Data to use Block Start

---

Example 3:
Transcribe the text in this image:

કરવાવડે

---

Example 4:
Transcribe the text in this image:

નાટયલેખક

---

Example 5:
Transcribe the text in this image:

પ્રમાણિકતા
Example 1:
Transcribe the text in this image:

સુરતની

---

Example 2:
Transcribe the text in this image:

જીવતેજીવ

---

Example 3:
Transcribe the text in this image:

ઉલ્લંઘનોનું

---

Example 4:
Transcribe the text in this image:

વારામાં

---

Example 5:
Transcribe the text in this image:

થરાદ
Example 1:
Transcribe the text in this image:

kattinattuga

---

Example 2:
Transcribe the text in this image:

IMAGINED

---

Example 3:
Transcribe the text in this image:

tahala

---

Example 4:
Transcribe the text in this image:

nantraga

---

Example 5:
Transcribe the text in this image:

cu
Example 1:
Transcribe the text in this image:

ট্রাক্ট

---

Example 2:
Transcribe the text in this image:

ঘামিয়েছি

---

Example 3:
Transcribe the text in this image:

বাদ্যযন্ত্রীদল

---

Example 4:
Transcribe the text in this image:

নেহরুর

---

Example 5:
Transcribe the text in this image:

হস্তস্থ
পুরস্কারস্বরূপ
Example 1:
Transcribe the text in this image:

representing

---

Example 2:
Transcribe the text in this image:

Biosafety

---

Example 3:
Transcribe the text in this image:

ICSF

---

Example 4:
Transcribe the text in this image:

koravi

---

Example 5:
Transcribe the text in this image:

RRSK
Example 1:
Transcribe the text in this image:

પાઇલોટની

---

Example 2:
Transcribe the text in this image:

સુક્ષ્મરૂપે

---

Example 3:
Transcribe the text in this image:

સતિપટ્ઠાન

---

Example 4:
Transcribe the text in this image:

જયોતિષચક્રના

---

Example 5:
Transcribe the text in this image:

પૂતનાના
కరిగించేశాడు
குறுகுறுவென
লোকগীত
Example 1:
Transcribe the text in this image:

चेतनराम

Data to use Block End

§ What you need to do:
Without any alteration, repeat each entry shown above.

§ Response:
---

Example 3:
Transcribe the text in this image:

કરવાવડે

---

Example 4:
Transcribe the text in this image:

નાટયલેખક

---

Example 5:
Transcribe the text in this image:

પ્રમાણિકતા
Example 1:
Transcribe the text in this image:

સુરતની

---

Example 2:
Transcribe the text in this image:

જીવતેજીવ

---

Example 3:
Transcribe the text in this image:

ઉલ્લંઘનોનું

---

Example 4:
Transcribe the text in this image:

વારામાં

---

Example 5:
Transcribe the text in this image:

થરાદ
Example 1:
Transcribe the text in this image:

kattinattuga

---

Example 2:
Transcribe the text in this image:

IMAGINED

---

Example 3:
Transcribe the text in this image:

tahala

---

Example 4:
Transcribe the text in this image:

nantraga

---

Example 5:
Transcribe the text in this image:

cu
Example 1:
Transcribe the text in this image:

ট্রাক্ট

---

Example 2:
Transcribe the text in this image:

ঘামিয়েছি

---

Example 3:
Transcribe the text in this image:

বাদ্যযন্ত্রীদল

---

Example 4:
Transcribe the text in this image:

নেহরুর

---

Example 5:
Transcribe the text in this image:

হস্তস্থ
পুরস্কারস্বরূপ
Example 1:
Transcribe the text in this image:

representing

---

Example 2:
Transcribe the text in this image:

Biosafety

---

Example 3:
Transcribe the text in this image:

ICSF

---

Example 4:
Transcribe the text in this image:

koravi

---

Example 5:
Transcribe the text in this image:

RRSK
Example 1:
Transcribe the text in this image:

પાઇલોટની

---

Example 2:
Transcribe the text in this image:

સુક્ષ્મરૂપે

---

Example 3:
Transcribe the text in this image:

સતિપટ્ઠાન

---

Example 4:
Transcribe the text in this image:

જયોતિષચક્રના

---

Example 5:
Transcribe the text in this image:

પૂતનાના
కరిగించేశాడు
குறுகுறுவென
লোকগীত
Example 1:
Transcribe the text in this image:

चेतनराम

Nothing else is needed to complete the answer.